No welcome back. No missed you. Just that. Olivia laughed under her breath. It was a dry, sandpaper sound.

She heard a shuffle of movement down the hall.

Lillian.

She appeared in the doorway, blouse half-buttoned, her blonde hair a bit too unkempt for Evelyn’s standards. She looked like she’d sprinted here in between rounds.

“Hey,” Lillian said, breathless.

Olivia opened her arms, and Lillian hesitated just a beat.

Then she stepped in.

The hug was real but short. Her sister’s arms were warm, but her body already leaned away like she had somewhere else to be.

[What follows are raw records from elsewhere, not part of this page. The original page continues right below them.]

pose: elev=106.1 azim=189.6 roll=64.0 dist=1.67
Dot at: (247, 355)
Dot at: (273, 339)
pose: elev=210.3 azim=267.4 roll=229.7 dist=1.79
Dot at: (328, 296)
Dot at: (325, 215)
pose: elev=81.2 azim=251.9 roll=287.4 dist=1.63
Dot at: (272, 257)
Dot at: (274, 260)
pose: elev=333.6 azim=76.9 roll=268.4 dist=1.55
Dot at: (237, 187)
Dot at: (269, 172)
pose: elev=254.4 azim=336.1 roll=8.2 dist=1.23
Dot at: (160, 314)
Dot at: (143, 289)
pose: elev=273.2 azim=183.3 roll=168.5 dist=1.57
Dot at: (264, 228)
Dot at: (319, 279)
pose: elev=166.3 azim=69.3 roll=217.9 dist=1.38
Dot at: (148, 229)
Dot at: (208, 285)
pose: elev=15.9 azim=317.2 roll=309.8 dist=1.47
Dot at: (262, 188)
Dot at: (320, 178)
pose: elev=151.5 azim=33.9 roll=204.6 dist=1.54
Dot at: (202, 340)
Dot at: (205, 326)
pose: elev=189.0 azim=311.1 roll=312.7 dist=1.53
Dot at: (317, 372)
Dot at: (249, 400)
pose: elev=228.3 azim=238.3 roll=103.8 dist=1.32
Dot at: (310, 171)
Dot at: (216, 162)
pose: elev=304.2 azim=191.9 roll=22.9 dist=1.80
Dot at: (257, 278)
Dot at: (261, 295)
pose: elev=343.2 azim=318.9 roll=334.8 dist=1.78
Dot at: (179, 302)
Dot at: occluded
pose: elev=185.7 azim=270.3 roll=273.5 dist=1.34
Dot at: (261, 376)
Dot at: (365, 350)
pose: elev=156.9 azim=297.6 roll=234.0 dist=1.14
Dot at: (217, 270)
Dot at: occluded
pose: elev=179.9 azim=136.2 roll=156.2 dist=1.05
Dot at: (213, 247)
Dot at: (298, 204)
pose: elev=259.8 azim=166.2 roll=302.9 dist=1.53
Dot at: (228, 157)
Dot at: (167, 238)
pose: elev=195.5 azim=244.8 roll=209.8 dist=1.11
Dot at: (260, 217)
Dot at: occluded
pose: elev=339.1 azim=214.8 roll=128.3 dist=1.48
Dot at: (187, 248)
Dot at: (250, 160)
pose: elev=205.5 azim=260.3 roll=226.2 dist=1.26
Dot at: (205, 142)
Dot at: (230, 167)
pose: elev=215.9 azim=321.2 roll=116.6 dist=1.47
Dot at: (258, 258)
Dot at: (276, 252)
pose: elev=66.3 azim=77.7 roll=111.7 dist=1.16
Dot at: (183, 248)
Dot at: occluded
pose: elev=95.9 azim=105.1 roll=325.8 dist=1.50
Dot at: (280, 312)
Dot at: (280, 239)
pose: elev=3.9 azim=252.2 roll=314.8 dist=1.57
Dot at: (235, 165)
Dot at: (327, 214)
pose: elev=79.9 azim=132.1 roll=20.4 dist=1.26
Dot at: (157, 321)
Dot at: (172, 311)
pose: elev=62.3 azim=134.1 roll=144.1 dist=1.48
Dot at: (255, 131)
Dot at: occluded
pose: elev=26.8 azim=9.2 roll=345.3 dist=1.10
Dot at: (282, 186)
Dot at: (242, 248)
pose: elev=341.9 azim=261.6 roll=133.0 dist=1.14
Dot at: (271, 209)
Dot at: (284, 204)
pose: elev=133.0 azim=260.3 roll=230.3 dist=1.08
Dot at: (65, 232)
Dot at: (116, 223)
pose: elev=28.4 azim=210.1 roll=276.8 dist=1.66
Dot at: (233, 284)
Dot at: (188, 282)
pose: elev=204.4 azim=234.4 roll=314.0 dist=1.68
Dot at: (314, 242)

“Sorry,” Lillian said as she pulled back. “I’ve got thirty patients and no attending backing me up today.”

Olivia gave a soft smile. “Still breaking yourself in two to be all things for everyone?”

Lillian didn’t answer, just smiled tightly and tucked a piece of hair behind her ear.

“Welcome back,” she said. “Sort of.”

And then she was gone, heels clicking down the hall toward the garage.

Olivia stood there, the silence reclaiming the space behind her, Evelyn’s voice filling it in its place.

“You’ll need to prepare for the advisory panel next week. Dr. Kapoor made a mess of the ortho numbers.”

“Of course,” Olivia said automatically.

But her voice felt strange in this place now. It was brittle, too loud and too quiet all at once.

She wandered upstairs, the family portrait at the landing still frozen in a time she didn’t recognize anymore: Catherine’s perfect posture, Roz’s rebellious smirk, Lillian’s wide-eyed hope, and Olivia’s carefully neutral mask.

That girl was gone now.

And she wasn’t sure who this new woman was becoming.